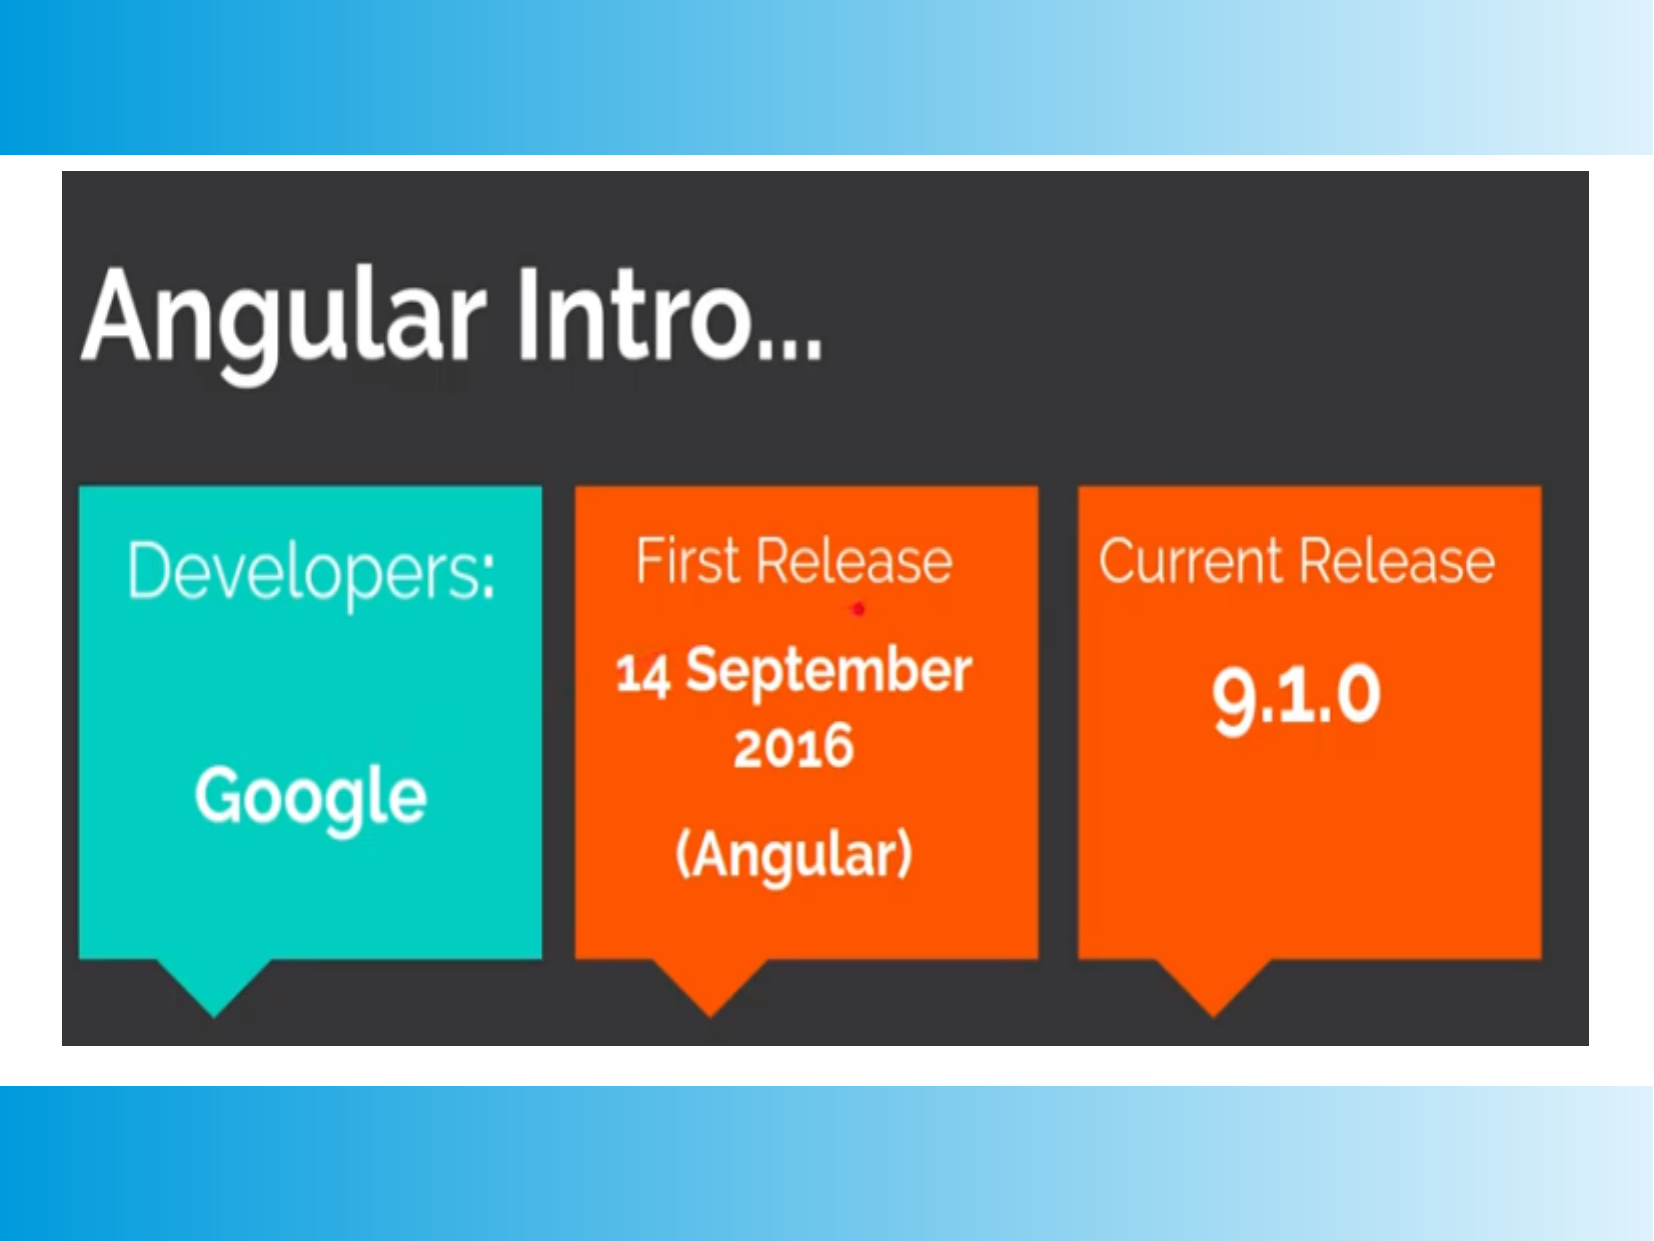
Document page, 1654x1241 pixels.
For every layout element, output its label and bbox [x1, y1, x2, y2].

picture [62, 171, 1589, 1046]
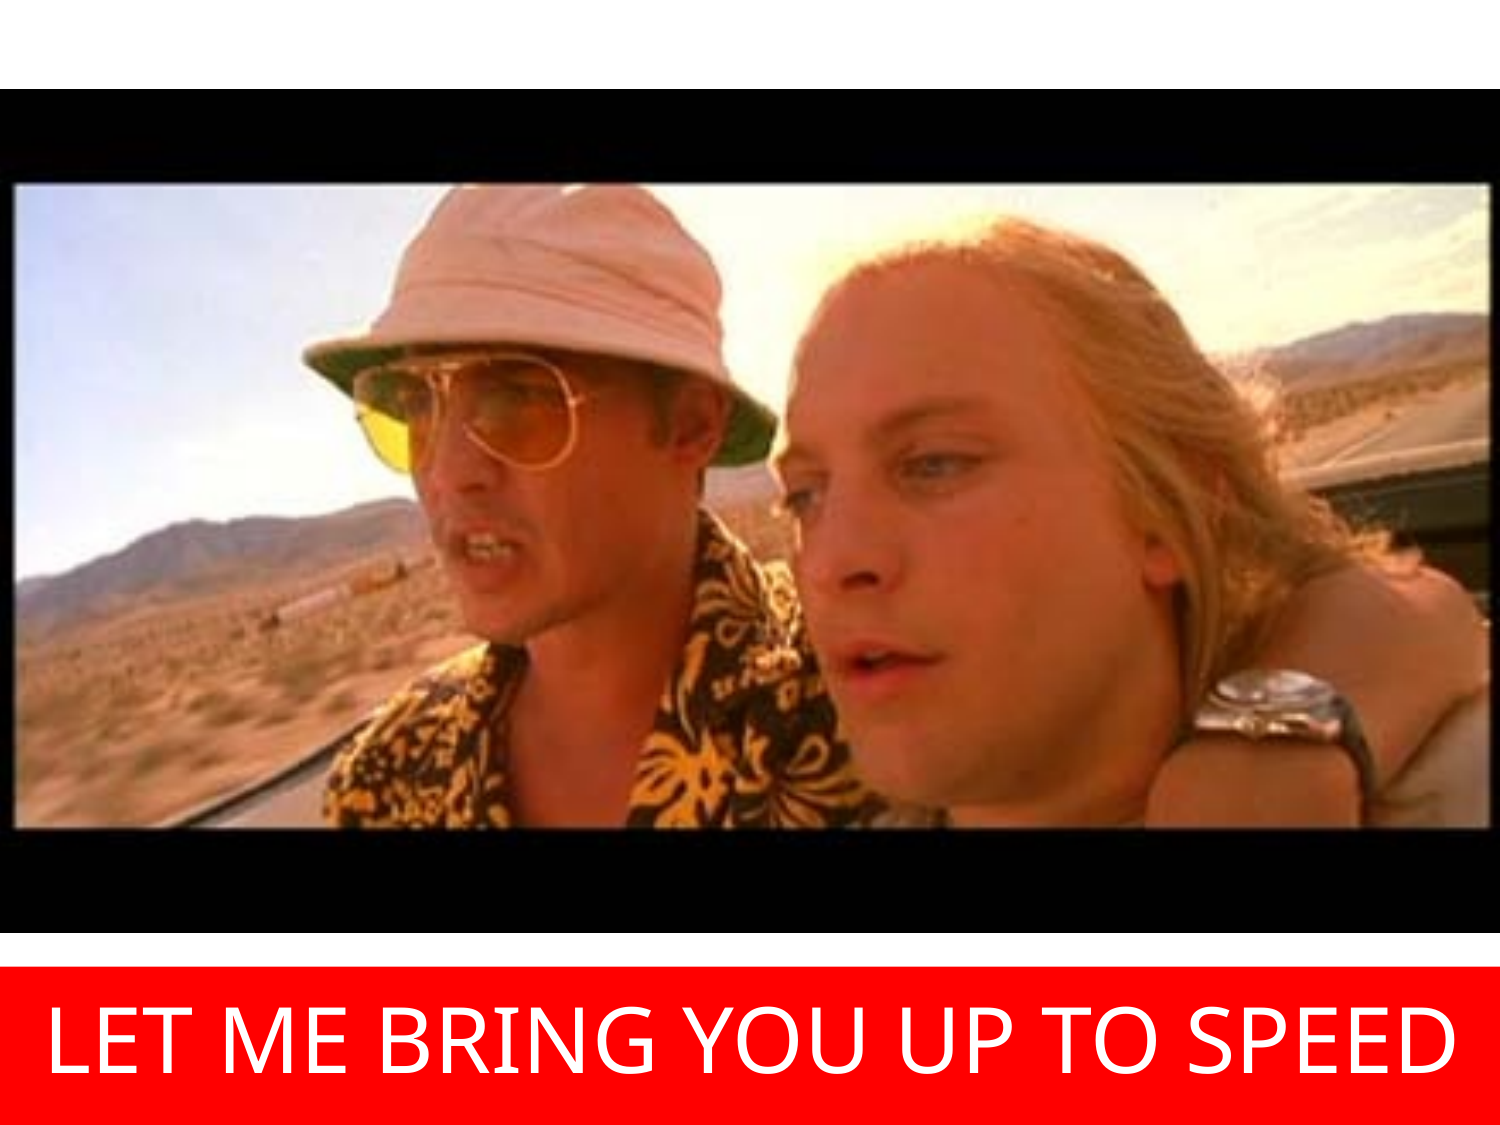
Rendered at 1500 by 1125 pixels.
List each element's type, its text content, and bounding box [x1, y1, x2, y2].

picture [0, 89, 1500, 933]
list LET ME BRING YOU UP TO SPEED [28, 974, 1478, 1125]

********

Short task: Report every line of the rows above that contains the word "pixels", copying each such line in full.

Response to the exercise:
Document page, 1654x1241 pixels.
Rendered at 1500 by 1125 pixels.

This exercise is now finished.